WordPress is an open source blog application which is widely used because of it’s functionality, adaptability and inherent SEO-friendly structure. Anyone interested in blogging should seriously consider WordPress. The latest release is WordPress 2.7. For those of us upgrading from the previous release to WordPress 2.7, the upgrade was not necessarily seamless, but then it seldom is. Several new features were added which will greatly increase functionality, yet, as usual, some plugins and themes have caused problems or broken your blog.
This time out, I started a new blog fresh with 2.7 and upgraded two others from 2.6. The initial installation of the fresh install got jacked because I tried to use all my old plugins. After nearly 10 hours of trying to figure out how to resolve the issues, I deleted the entire root directory and started over. The second installation was problem free mainly because before installing any plugins, I checked one place first.
Check the plugin compatibility page BEFORE installing plugins for any new WordPress Release.
I was starting a new blog, but I liked my old plugins and knew how to configure them. Some of my old plugins were redundant because the new Worpress release built them into the application. However, I learned that some of the newer plugins worked better or had added features, ultimately requiring less to mess with, which is always better.
Fixing the upgrade
When initially upgrading from 2.6 to 2.7 everything seemed to work at first, but then my editor broke along with title tags and a few other minor annoyances.
In this case a clean install of WordPress was out of the question. We had hundreds of posts and dozens of subscribers. But I ultimately not only fixed the broken blog, but improved it.
Clean your WordPress database periodically.
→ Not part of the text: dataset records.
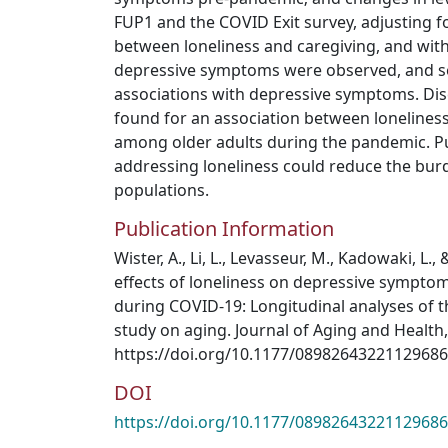
FUP1 and the COVID Exit survey, adjusting fo
between loneliness and caregiving, and with
depressive symptoms were observed, and se
associations with depressive symptoms. Dis
found for an association between loneline
among older adults during the pandemic. P
addressing loneliness could reduce the bur
populations.
Publication Information
Wister, A., Li, L., Levasseur, M., Kadowaki, L., 
effects of loneliness on depressive sympto
during COVID-19: Longitudinal analyses of t
study on aging. Journal of Aging and Health, 
https://doi.org/10.1177/08982643221129686
DOI
https://doi.org/10.1177/08982643221129686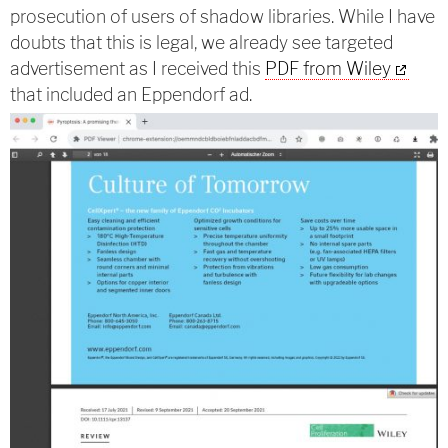
prosecution of users of shadow libraries. While I have
doubts that this is legal, we already see targeted
advertisement as I received this
PDF from Wiley
that included an Eppendorf ad.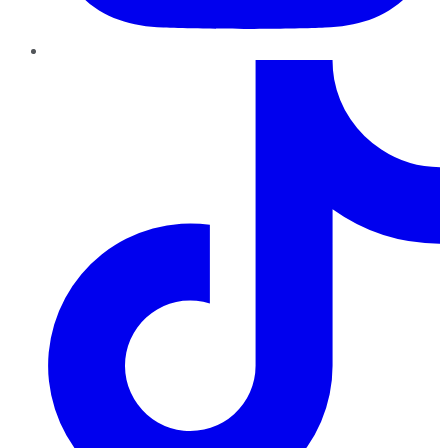
TikTok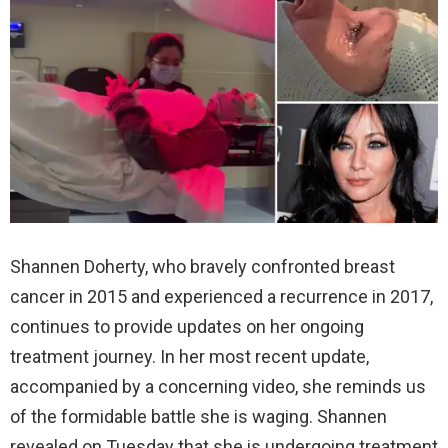
Shannen Doherty, who bravely confronted breast
cancer in 2015 and experienced a recurrence in 2017,
continues to provide updates on her ongoing
treatment journey. In her most recent update,
accompanied by a concerning video, she reminds us
of the formidable battle she is waging. Shannen
revealed on Tuesday that she is undergoing treatment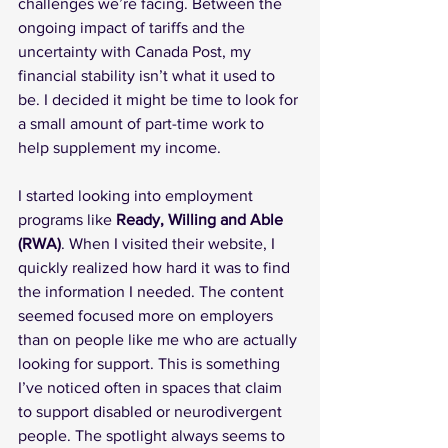
challenges we’re facing. Between the 
ongoing impact of tariffs and the 
uncertainty with Canada Post, my 
financial stability isn’t what it used to 
be. I decided it might be time to look for 
a small amount of part-time work to 
help supplement my income.
I started looking into employment 
programs like 
Ready, Willing and Able 
(RWA)
. When I visited their website, I 
quickly realized how hard it was to find 
the information I needed. The content 
seemed focused more on employers 
than on people like me who are actually 
looking for support. This is something 
I’ve noticed often in spaces that claim 
to support disabled or neurodivergent 
people. The spotlight always seems to 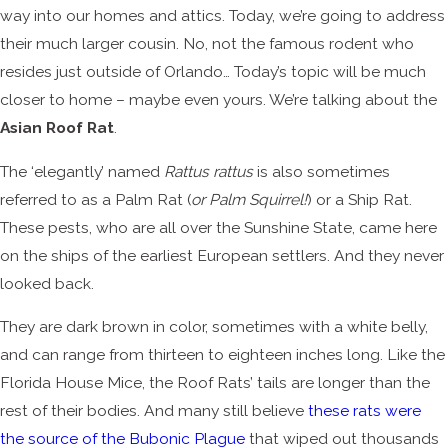
way into our homes and attics. Today, we’re going to address
their much larger cousin. No, not the famous rodent who
resides just outside of Orlando… Today’s topic will be much
closer to home – maybe even yours. We’re talking about the
Asian Roof Rat
.
The ‘elegantly’ named
Rattus rattus
is also sometimes
referred to as a Palm Rat (
or Palm Squirrel!
) or a Ship Rat.
These pests, who are all over the Sunshine State, came here
on the ships of the earliest European settlers. And they never
looked back.
They are dark brown in color, sometimes with a white belly,
and can range from thirteen to eighteen inches long. Like the
Florida House Mice, the Roof Rats’ tails are longer than the
rest of their bodies. And many still believe
these rats were
the source of the Bubonic Plague
that wiped out thousands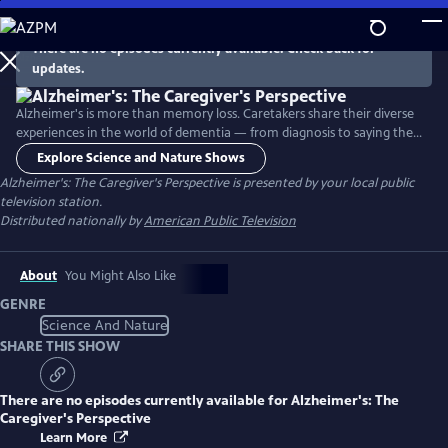
Skip
to
There are no episodes currently available. Check back for
Main
updates.
Content
Alzheimer's is more than memory loss. Caretakers share their diverse
experiences in the world of dementia — from diagnosis to saying the
long goodbye. A variety of caregivers, family members and many
Explore Science and Nature Shows
others explain how they creatively navigate the frustrations, sorrows,
Alzheimer's: The Caregiver's Perspective
is presented by your local public
and complications of caring for a loved one who can no longer
television station.
function safely on their own.
Distributed nationally by
American Public Television
About
You Might Also Like
GENRE
Science And Nature
SHARE THIS SHOW
There are no episodes currently available for
Alzheimer's: The
Caregiver's Perspective
Learn More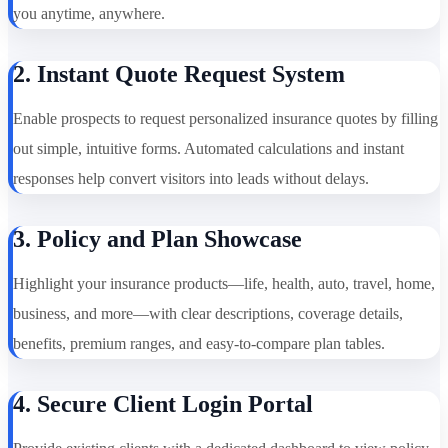
you anytime, anywhere.
2. Instant Quote Request System
Enable prospects to request personalized insurance quotes by filling
out simple, intuitive forms. Automated calculations and instant
responses help convert visitors into leads without delays.
3. Policy and Plan Showcase
Highlight your insurance products—life, health, auto, travel, home,
business, and more—with clear descriptions, coverage details,
benefits, premium ranges, and easy-to-compare plan tables.
4. Secure Client Login Portal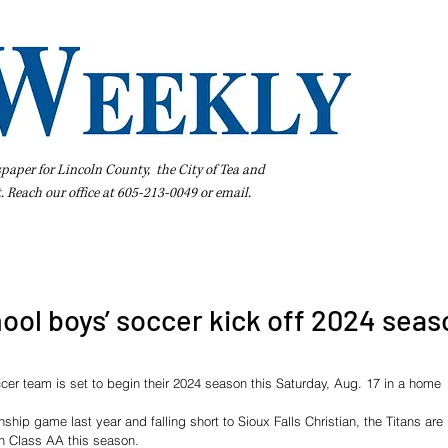
spaper for Lincoln County, the City of Tea and
t. Reach our office at 605-213-0049 or
email
.
iness Directory
Pay Your Bill Online
Extras
Subscribe
ool boys’ soccer kick off 2024 seas
er team is set to begin their 2024 season this Saturday, Aug. 17 in a home 
hip game last year and falling short to Sioux Falls Christian, the Titans are 
n Class AA this season.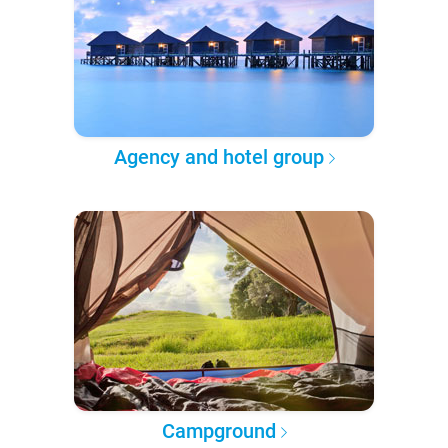
Agency and hotel group
Campground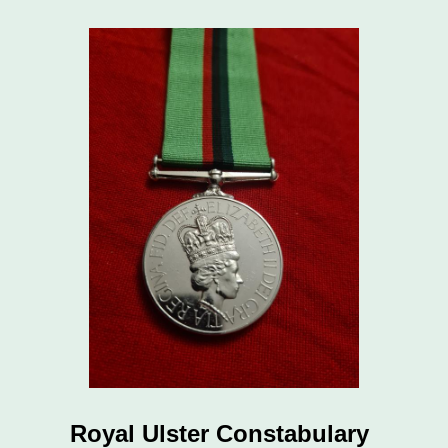
Royal Ulster Constabulary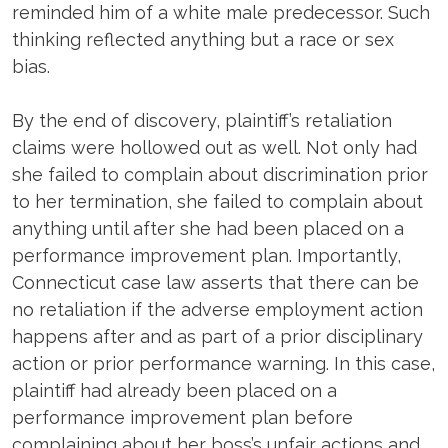
reminded him of a white male predecessor. Such
thinking reflected anything but a race or sex
bias.
By the end of discovery, plaintiff’s retaliation
claims were hollowed out as well. Not only had
she failed to complain about discrimination prior
to her termination, she failed to complain about
anything until after she had been placed on a
performance improvement plan. Importantly,
Connecticut case law asserts that there can be
no retaliation if the adverse employment action
happens after and as part of a prior disciplinary
action or prior performance warning. In this case,
plaintiff had already been placed on a
performance improvement plan before
complaining about her boss’s unfair actions and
Before messing with your database, make sure to back it up.
After backing up your database, export it into a comma-separated-values (csv) file or text file and look through it. You may find some interesting entries that you had no idea were there. Afterwards, there is a wonderful tool to find any unnecessary records that could be causing problems now or may cause unexplained issues in the future. If you’ve tried out a number of different plugins and either they didn’t work, or you decided not to use them, remnants still exist in your database.
I highly recommend the Clean-Options plugin. Clean-Options checks through your WordPress database for orphaned options. The “options” table in your database holds the info for your plugins. If Clean-Options does not find an option with a “get_option” or “get_settings” referenced in any of your PHP files, it will display the record as orphaned and allow you to drop that database record. Dropping a database record is the same as deleting.
Please be careful not to delete any shared resources. Only delete records that directly reference a plugin that is deprecated or not in use. I’ve used this plugin to reconfigure revisions of plugins as well. For example, the All-in-one-SEO-pack plugin wasn’t working right, so I dropped all the all-in-one database records, reinstalled and everything was great.
WordPress is touted as an application for those who are not particularly tech-savvy. If you are not tech-savvy and run into issues with your blog, as you will from time to time, if can be a monstrously frustrating experience. These are just two simple tips to help you avoid pulling out your hair if you’re a newbie.
It’s a fake WordPress logo. Here you can find real WordPress logo.
It’s not fake, just enhanced! Artistic license, my homage to WP.